The whole sorry story is detailed here


----------



## Alcuin

Thank you, *Eledhwen*!


----------



## Mike

A shame that no prints exist. Even the 12-minute version looks worth seeing. I'm sure the visuals were amazing, even if lacking in plot.

The changes he made before, though...those make my head hurt. Bilbo marrying a princess? S'what?


----------



## Starbrow

I bet the NPW's would have a field day with this.


----------



## Alcuin

Starbrow said:


> I bet the NPW's would have a field day with this.


NPW? Can you expand, or is it NSFW?

Were all the prints of the film lost or destroyed? I suppose I am asking, is there any chance that the short might be viewed again?


----------



## Starbrow

NPW refers to Nit Picking Weenies or those people who disliked Peter Jackson's LOTR and found many things to complain about.


----------



## Alcuin

Ah. I see. I must be an NPW. Thank you: now when the epithet is applied to me, at least for PJ’s films, I shall wear it.

All the same, I’d like to see the 12-minute short. So to repost the question, is it gone for good, lost, or tucked away somewhere? (I have not bothered to read all four pages of the article myself; I am hoping a TTFer who has will provide the answer.)

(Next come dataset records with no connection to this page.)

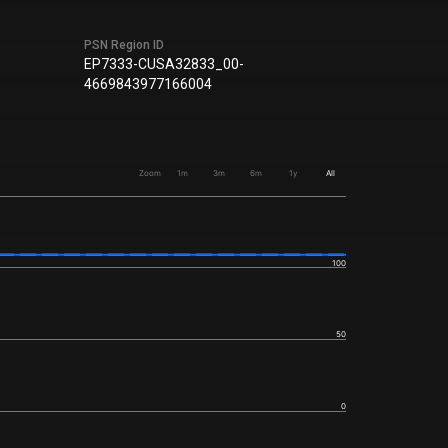
PSN Region ID
EP7333-CUSA32833_00-
4669843977166004
Zoom
1m
3m
6m
1y
All
100
50
0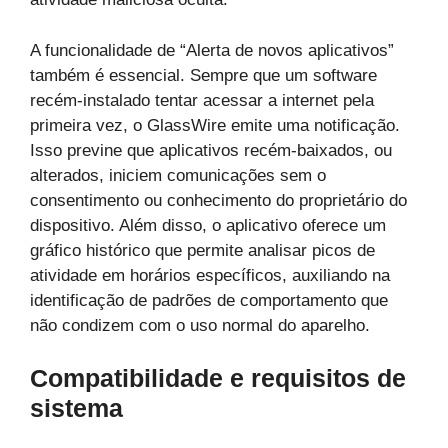
A funcionalidade de “Alerta de novos aplicativos”
também é essencial. Sempre que um software
recém-instalado tentar acessar a internet pela
primeira vez, o GlassWire emite uma notificação.
Isso previne que aplicativos recém-baixados, ou
alterados, iniciem comunicações sem o
consentimento ou conhecimento do proprietário do
dispositivo. Além disso, o aplicativo oferece um
gráfico histórico que permite analisar picos de
atividade em horários específicos, auxiliando na
identificação de padrões de comportamento que
não condizem com o uso normal do aparelho.
Compatibilidade e requisitos de
sistema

I don’t recall reading anything about this in _Letters of JRR Tolkien_ or Humphrey Carter’s _Tolkien: A Biography_. Did I overlook it, or was it not mentioned there? Wasn’t this [strike]1968[/strike] 1966?


----------



## Mike

The article says all prints were destroyed. Unlike the first _Fantastic Four_ movie, or even _The Star Wars Christmas Special_, nerds didn't hawk bootleg VHS tapes, mostly because there were no VHS tapes to hawk. A shame, though. Even _The Day the Clown Cried_ has a print hidden somewhere, just waiting for Jerry Louis to die so we can finally see it.


----------



## Alcuin

Mike said:


> The article says all prints were destroyed. Unlike the first _Fantastic Four_ movie, or even _The Star Wars Christmas Special_, nerds didn't hawk bootleg VHS tapes, mostly because there were no VHS tapes to hawk. A shame, though. Even _The Day the Clown Cried_ has a print hidden somewhere, just waiting for Jerry Louis to die so we can finally see it.


Found it!





_This message was "too short". This is padding to make it lots longer._


----------



## Mike

What, Rickrolls not good enough anymore, Alcuin?


----------